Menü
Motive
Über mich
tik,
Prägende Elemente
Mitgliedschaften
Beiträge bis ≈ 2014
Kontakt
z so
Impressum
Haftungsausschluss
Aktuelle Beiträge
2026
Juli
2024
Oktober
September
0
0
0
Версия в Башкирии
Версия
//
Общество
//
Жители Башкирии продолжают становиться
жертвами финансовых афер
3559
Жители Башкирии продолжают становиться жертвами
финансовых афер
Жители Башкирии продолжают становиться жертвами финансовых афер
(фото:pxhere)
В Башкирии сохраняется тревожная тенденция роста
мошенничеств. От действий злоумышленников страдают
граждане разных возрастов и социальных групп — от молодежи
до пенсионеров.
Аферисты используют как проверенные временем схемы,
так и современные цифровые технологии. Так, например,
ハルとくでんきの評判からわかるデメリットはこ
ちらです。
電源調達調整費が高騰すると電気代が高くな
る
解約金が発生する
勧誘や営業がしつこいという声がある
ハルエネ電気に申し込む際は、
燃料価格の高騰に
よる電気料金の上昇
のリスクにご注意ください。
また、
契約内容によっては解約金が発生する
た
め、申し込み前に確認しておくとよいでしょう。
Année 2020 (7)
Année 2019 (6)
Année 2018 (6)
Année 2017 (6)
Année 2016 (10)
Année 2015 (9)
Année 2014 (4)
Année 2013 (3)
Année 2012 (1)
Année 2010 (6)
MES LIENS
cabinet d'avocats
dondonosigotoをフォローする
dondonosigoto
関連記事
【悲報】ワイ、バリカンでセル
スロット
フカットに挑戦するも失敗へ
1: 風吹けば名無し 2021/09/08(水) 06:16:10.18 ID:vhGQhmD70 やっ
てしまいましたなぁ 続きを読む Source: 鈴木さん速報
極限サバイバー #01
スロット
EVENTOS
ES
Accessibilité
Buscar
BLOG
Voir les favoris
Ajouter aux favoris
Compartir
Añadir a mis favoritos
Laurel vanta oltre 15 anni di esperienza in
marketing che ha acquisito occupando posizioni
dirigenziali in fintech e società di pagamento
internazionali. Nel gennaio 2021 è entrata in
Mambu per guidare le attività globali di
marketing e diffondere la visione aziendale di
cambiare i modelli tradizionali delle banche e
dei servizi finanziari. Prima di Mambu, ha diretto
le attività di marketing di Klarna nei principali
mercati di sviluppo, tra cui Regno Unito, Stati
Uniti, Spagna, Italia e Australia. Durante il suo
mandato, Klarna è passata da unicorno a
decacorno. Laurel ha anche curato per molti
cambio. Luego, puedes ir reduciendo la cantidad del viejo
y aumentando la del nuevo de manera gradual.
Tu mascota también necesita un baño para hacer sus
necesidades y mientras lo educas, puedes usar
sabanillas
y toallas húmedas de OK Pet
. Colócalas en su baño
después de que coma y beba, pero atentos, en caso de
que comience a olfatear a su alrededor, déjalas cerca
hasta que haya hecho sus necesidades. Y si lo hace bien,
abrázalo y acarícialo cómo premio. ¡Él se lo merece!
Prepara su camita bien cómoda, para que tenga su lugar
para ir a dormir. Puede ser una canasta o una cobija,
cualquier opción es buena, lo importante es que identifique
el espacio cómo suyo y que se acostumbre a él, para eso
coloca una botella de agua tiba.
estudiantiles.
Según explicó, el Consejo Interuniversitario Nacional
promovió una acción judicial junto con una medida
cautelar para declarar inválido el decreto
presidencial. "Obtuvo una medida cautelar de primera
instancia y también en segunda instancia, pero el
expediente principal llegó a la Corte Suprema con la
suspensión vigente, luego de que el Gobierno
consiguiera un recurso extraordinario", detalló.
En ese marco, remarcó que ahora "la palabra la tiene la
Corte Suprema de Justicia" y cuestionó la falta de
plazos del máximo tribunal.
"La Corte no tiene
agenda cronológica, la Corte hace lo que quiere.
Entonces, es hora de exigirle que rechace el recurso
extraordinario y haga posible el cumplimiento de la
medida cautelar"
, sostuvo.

************

● Request
Send back every record, precisely as written.

● Result of this exercise
Menü
Motive
Über mich
tik,
Prägende Elemente
Mitgliedschaften
Beiträge bis ≈ 2014
Kontakt
z so
Impressum
Haftungsausschluss
Aktuelle Beiträge
2026
Juli
2024
Oktober
September
0
0
0
Версия в Башкирии
Версия
//
Общество
//
Жители Башкирии продолжают становиться
жертвами финансовых афер
3559
Жители Башкирии продолжают становиться жертвами
финансовых афер
Жители Башкирии продолжают становиться жертвами финансовых афер
(фото:pxhere)
В Башкирии сохраняется тревожная тенденция роста
мошенничеств. От действий злоумышленников страдают
граждане разных возрастов и социальных групп — от молодежи
до пенсионеров.
Аферисты используют как проверенные временем схемы,
так и современные цифровые технологии. Так, например,
ハルとくでんきの評判からわかるデメリットはこ
ちらです。
電源調達調整費が高騰すると電気代が高くな
る
解約金が発生する
勧誘や営業がしつこいという声がある
ハルエネ電気に申し込む際は、
燃料価格の高騰に
よる電気料金の上昇
のリスクにご注意ください。
また、
契約内容によっては解約金が発生する
た
め、申し込み前に確認しておくとよいでしょう。
Année 2020 (7)
Année 2019 (6)
Année 2018 (6)
Année 2017 (6)
Année 2016 (10)
Année 2015 (9)
Année 2014 (4)
Année 2013 (3)
Année 2012 (1)
Année 2010 (6)
MES LIENS
cabinet d'avocats
dondonosigotoをフォローする
dondonosigoto
関連記事
【悲報】ワイ、バリカンでセル
スロット
フカットに挑戦するも失敗へ
1: 風吹けば名無し 2021/09/08(水) 06:16:10.18 ID:vhGQhmD70 やっ
てしまいましたなぁ 続きを読む Source: 鈴木さん速報
極限サバイバー #01
スロット
EVENTOS
ES
Accessibilité
Buscar
BLOG
Voir les favoris
Ajouter aux favoris
Compartir
Añadir a mis favoritos
Laurel vanta oltre 15 anni di esperienza in
marketing che ha acquisito occupando posizioni
dirigenziali in fintech e società di pagamento
internazionali. Nel gennaio 2021 è entrata in
Mambu per guidare le attività globali di
marketing e diffondere la visione aziendale di
cambiare i modelli tradizionali delle banche e
dei servizi finanziari. Prima di Mambu, ha diretto
le attività di marketing di Klarna nei principali
mercati di sviluppo, tra cui Regno Unito, Stati
Uniti, Spagna, Italia e Australia. Durante il suo
mandato, Klarna è passata da unicorno a
decacorno. Laurel ha anche curato per molti
cambio. Luego, puedes ir reduciendo la cantidad del viejo
y aumentando la del nuevo de manera gradual.
Tu mascota también necesita un baño para hacer sus
necesidades y mientras lo educas, puedes usar
sabanillas
y toallas húmedas de OK Pet
. Colócalas en su baño
después de que coma y beba, pero atentos, en caso de
que comience a olfatear a su alrededor, déjalas cerca
hasta que haya hecho sus necesidades. Y si lo hace bien,
abrázalo y acarícialo cómo premio. ¡Él se lo merece!
Prepara su camita bien cómoda, para que tenga su lugar
para ir a dormir. Puede ser una canasta o una cobija,
cualquier opción es buena, lo importante es que identifique
el espacio cómo suyo y que se acostumbre a él, para eso
coloca una botella de agua tiba.
estudiantiles.
Según explicó, el Consejo Interuniversitario Nacional
promovió una acción judicial junto con una medida
cautelar para declarar inválido el decreto
presidencial. "Obtuvo una medida cautelar de primera
instancia y también en segunda instancia, pero el
expediente principal llegó a la Corte Suprema con la
suspensión vigente, luego de que el Gobierno
consiguiera un recurso extraordinario", detalló.
En ese marco, remarcó que ahora "la palabra la tiene la
Corte Suprema de Justicia" y cuestionó la falta de
plazos del máximo tribunal.
"La Corte no tiene
agenda cronológica, la Corte hace lo que quiere.
Entonces, es hora de exigirle que rechace el recurso
extraordinario y haga posible el cumplimiento de la
medida cautelar"
, sostuvo.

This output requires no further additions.